Solution combustion synthesis of Ni/La2O3for dry reforming of methane: Tuning the basicity via alkali and alkaline earth metal oxide promoters

Abstract

The production of syngas via dry reforming of methane (DRM) has drawn tremendous research interest, ascribed to its remarkable economic and environmental impacts. Herein, we report the synthesis of K, Na, Cs, Li, and Mg-promoted Ni/La2O3 using solution combustion synthesis (SCS). The properties of the catalysts were determined by N2 physisorption experiments, scanning electron microscopy (SEM), transmission electron microscopy (TEM), X-ray diffraction (XRD), X-ray photoelectron spectrometry (XPS), and H2-TPR (temperature programmed reduction). In addition, their catalytic performance towards DRM was evaluated at 700 °C. The results demonstrated that all catalysts exhibited porous structures with high specific surface area, in particular, Mg-promoted Ni/La2O3 (Mg–Ni–La2O3) which depicted the highest surface area and highest pore volume (54.2 m2 g−1, 0.36 cm3 g−1).
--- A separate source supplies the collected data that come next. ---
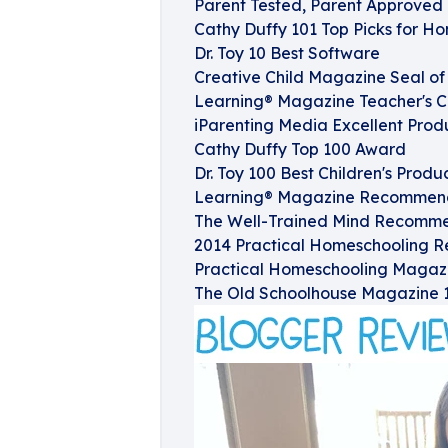
Parent Tested, Parent Approved 
Cathy Duffy 101 Top Picks for H
Dr. Toy 10 Best Software
Creative Child Magazine Seal o
Learning® Magazine Teacher's 
iParenting Media Excellent Prod
Cathy Duffy Top 100 Award
Dr. Toy 100 Best Children's Produ
Learning® Magazine Recommende
The Well-Trained Mind Recommen
2014 Practical Homeschooling R
Practical Homeschooling Magaz
The Old Schoolhouse Magazine 1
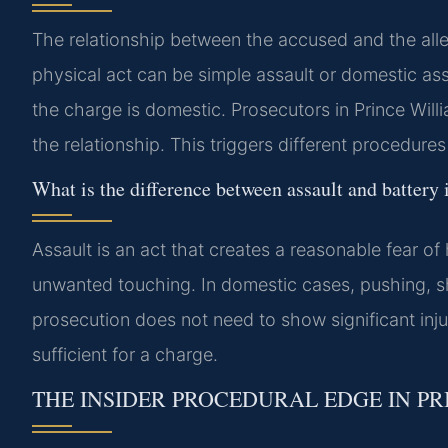
The relationship between the accused and the all
physical act can be simple assault or domestic ass
the charge is domestic. Prosecutors in Prince Wil
the relationship. This triggers different procedures
What is the difference between assault and battery i
Assault is an act that creates a reasonable fear of 
unwanted touching. In domestic cases, pushing, sho
prosecution does not need to show significant inj
sufficient for a charge.
THE INSIDER PROCEDURAL EDGE IN P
Furthermore, Mg–Ni–La2O3 exhibited outstanding catalytic performance in terms of activity and chemical stability compared to its counterparts. For instance, at a gas hourly space velocity (GHSV) of 30 000 mL g−1 h−1, it afforded 83.2% methane conversion and 90.8% CO2 conversion at 700 °C with no detectable carbon deposition over an operating period of 100 h. The superb DRM catalytic performance of Mg–Ni–La2O3 was attributed to the high specific surface area/porosity, strong metal-support interaction (MSI), and enhanced basicity, in particular the strong basic sites compared to other promoted catalysts. These factors remarkably enhance the catalytic performance and foster resistance to coke deposition.